ATCO Gas Australia, City of Perth, Main Roads WA, Water Corporation and Western Power shares its information as part of the program, and were all financial contributors.

Mr Mileham said the focus of the program, which is already a finalist in the 26th WA Information Technology and Telecommunications Alliance (WAITTA) INCITE Awards, was to reduce traffic congestion in the CBD.

“The aim of the pilot was to synchronise work within the city boundary, minimising disruption to traffic,” he said.

“For example, Wellington Street was blocked by three consecutive pipe bursts (when) at least one of those might have been averted by better sharing of data.

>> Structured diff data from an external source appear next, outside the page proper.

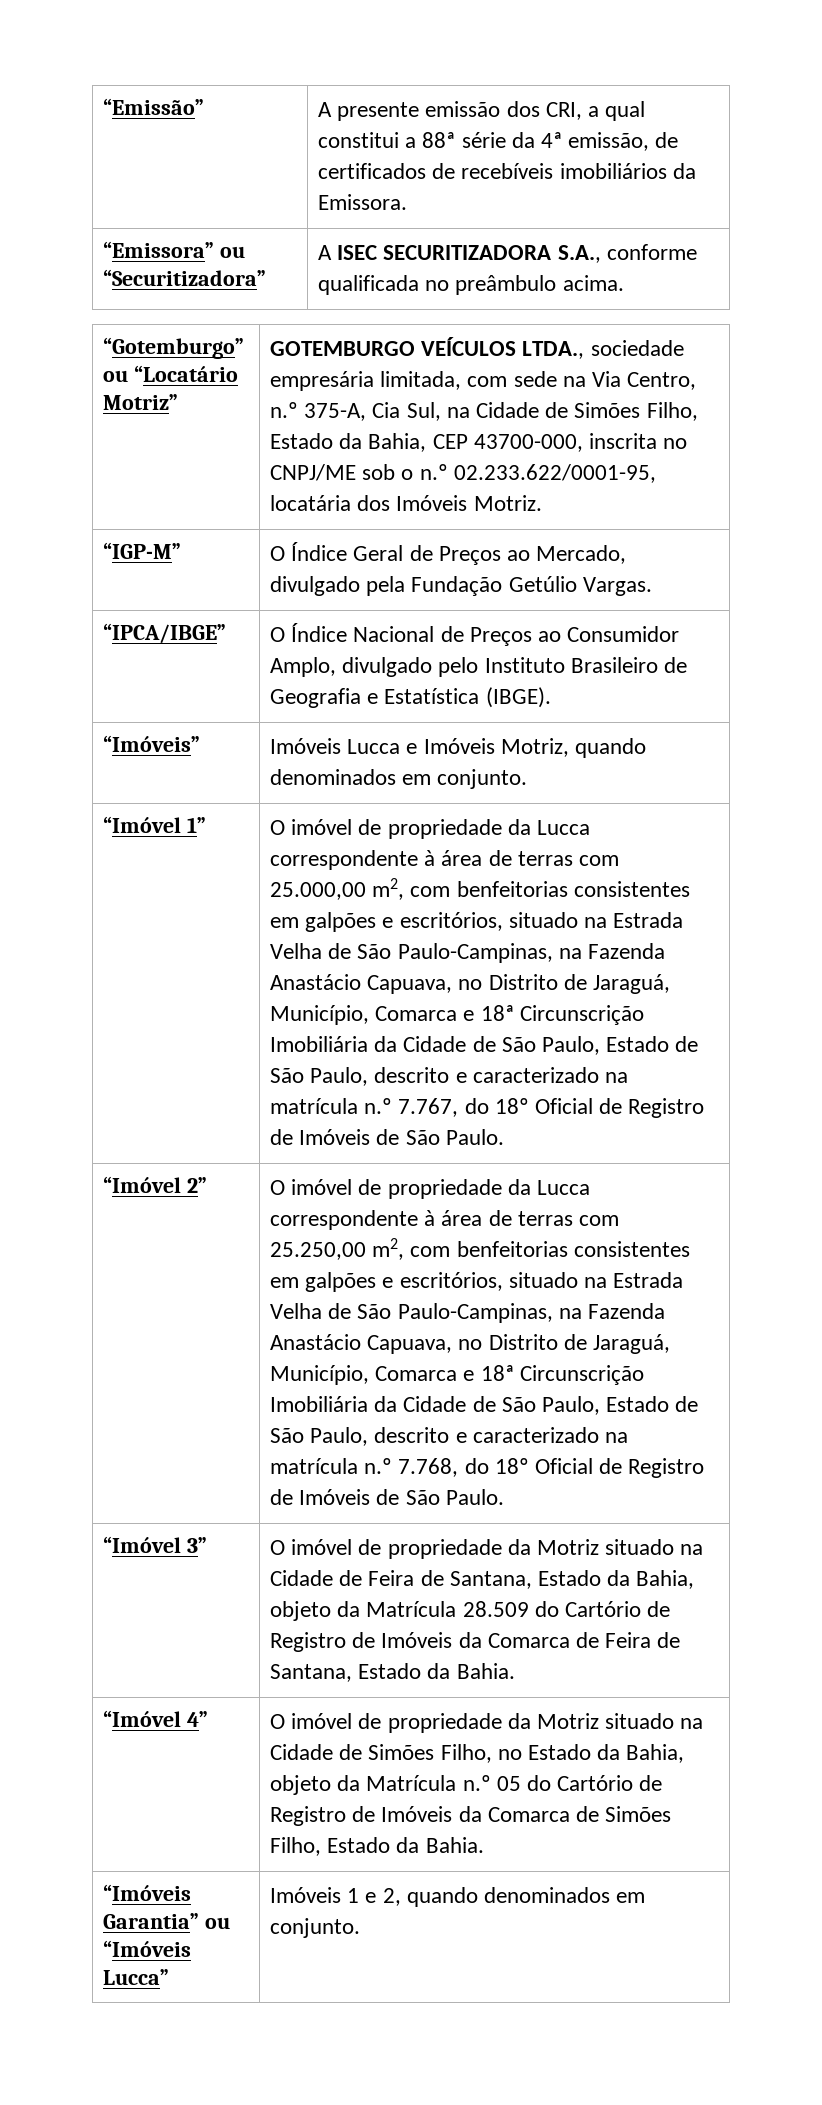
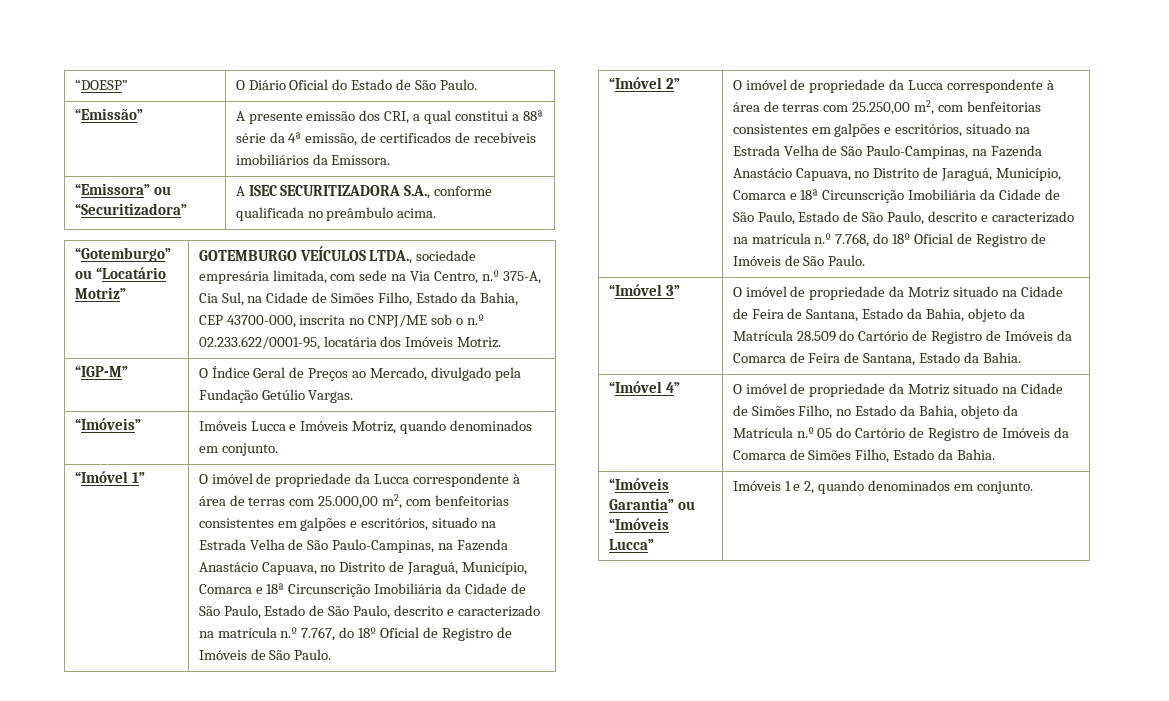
(102, 106) none -> [74,79,128,90] [235,79,478,90] “DOESP” | O Diário Oficial do Estado de São Paulo. //
[102,623,226,644] [269,623,680,646] [269,657,687,677] [269,687,551,708] // “IPCA/IBGE” | O Índice Nacional de Preços ao Consumidor Amplo, divulgado pelo Instituto Brasileiro de Geografia e Estatística (IBGE). -> (354, 396) none

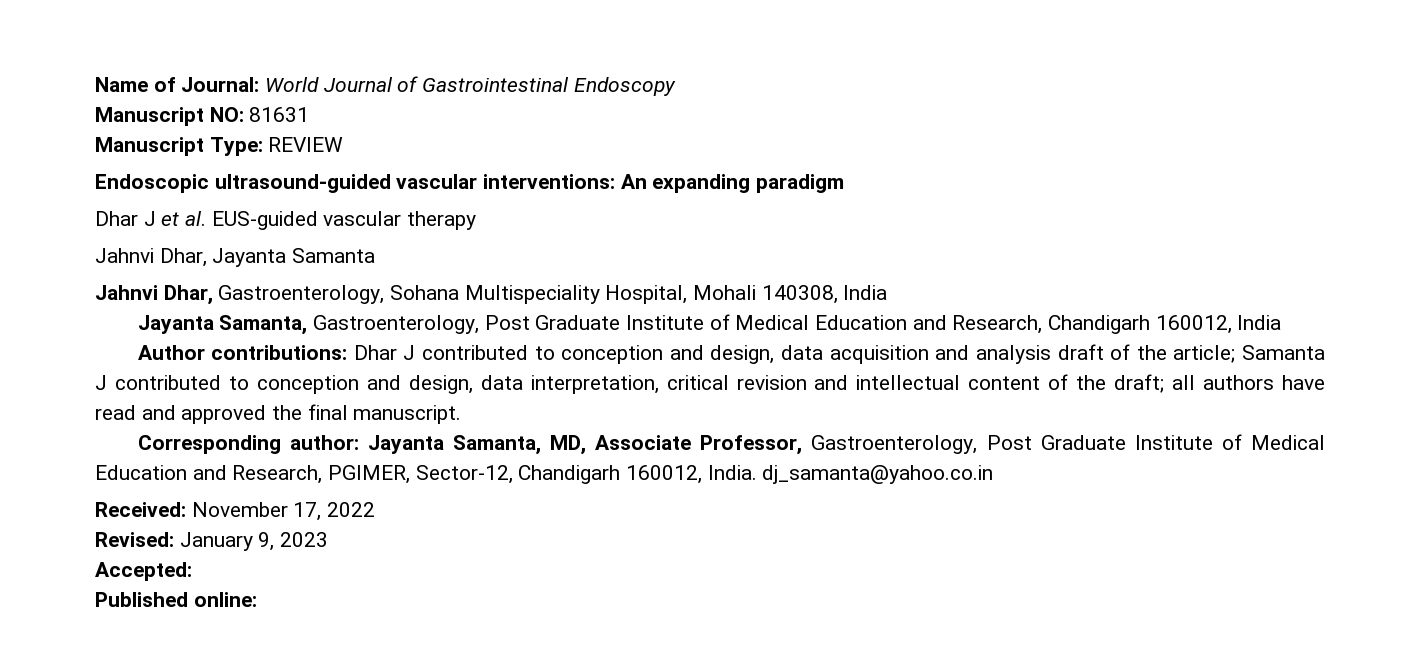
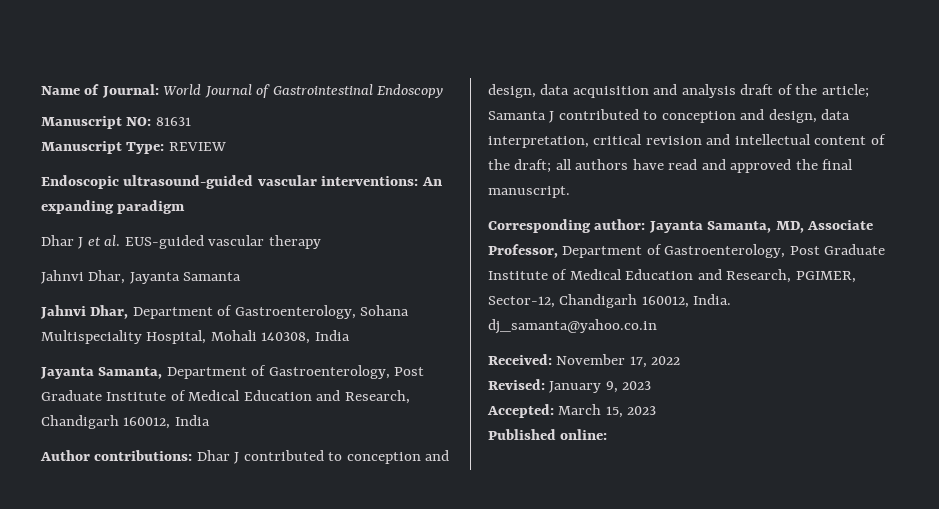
(213, 295) none -> [132,305,233,319] Department of
(308, 325) none -> [166,365,267,379] Department of
(803, 445) none -> [562,244,662,258] Department of
(192, 571) none -> [558,404,657,418] March 15, 2023

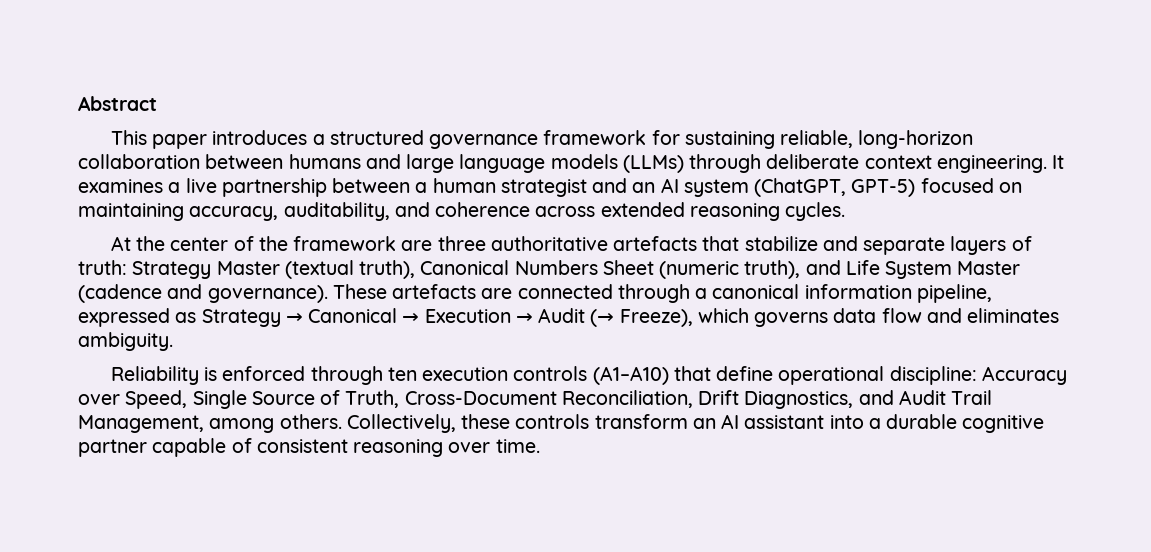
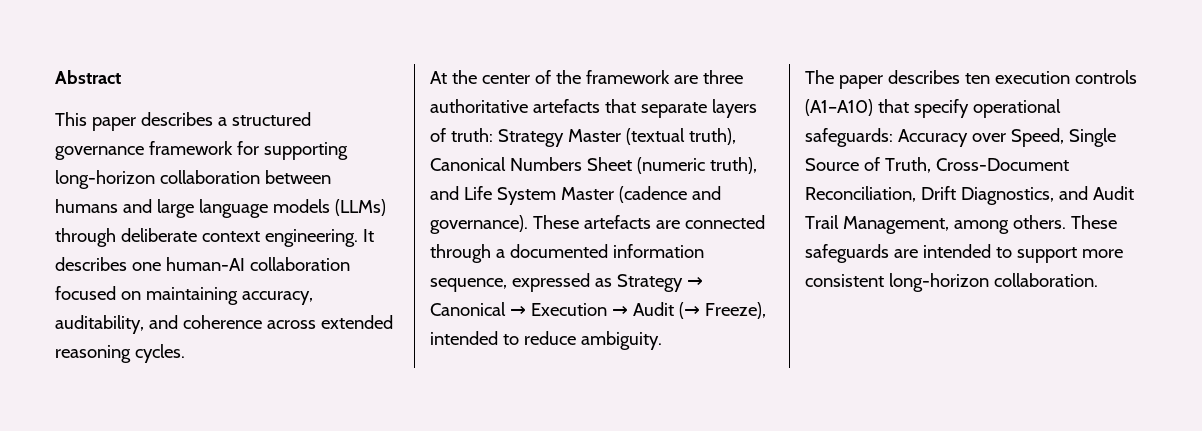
[212,130,308,145] introduces -> [140,112,213,126] describes
[684,130,854,149] sustaining reliable, -> [263,142,348,160] supporting
[78,178,916,197] examines a live partnership between a human strategist and an AI system (ChatGPT, GPT-5) -> [55,257,350,271] describes one human-AI collaboration
[744,236,858,251] stabilize and -> (636, 106) none
[712,284,992,303] canonical information pipeline, -> [509,244,704,258] [430,278,507,292] documented information sequence,
[697,308,1060,327] [78,332,173,351] [110,366,383,385] which governs data flow and eliminates ambiguity. // Reliability is enforced through -> [430,331,662,350] [805,70,960,89] intended to reduce ambiguity. // The paper describes
[716,366,977,385] define operational discipline: -> [913,99,1061,118] [805,128,893,147] specify operational safeguards:
[346,414,1045,433] [78,438,540,457] Collectively, these controls transform an AI assistant into a durable cognitive partner capable of consistent reasoning over time. -> [1070,215,1117,229] [805,244,1123,263] [805,273,1098,292] These safeguards are intended to support more consistent long-horizon collaboration.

“Elizabeth Quay, another example, we had a case there where there’s probably excavation done twice that could have been done once.”

He said despite the program being in operation since the beginning of the year, a cost saving figure had not yet been established, but projected up to millions of dollars saved in the future.

“I can only speak for the City and our capital works program is estimated around $50 million a year and that’s spread over everything we do including maintenance, so we will see significant savings on maintenance,” he said.

“It could be in the millions ultimately, it could certainly be in the tens of hundreds of thousands in the short term.”

US Global Cities expert and former Baltimore mayor Governor Martin O’Malley, who was in Perth, said multiple works was the “bane of every Mayor’s existence.”

He ruled out security risks for the information being loaded into the mapping system.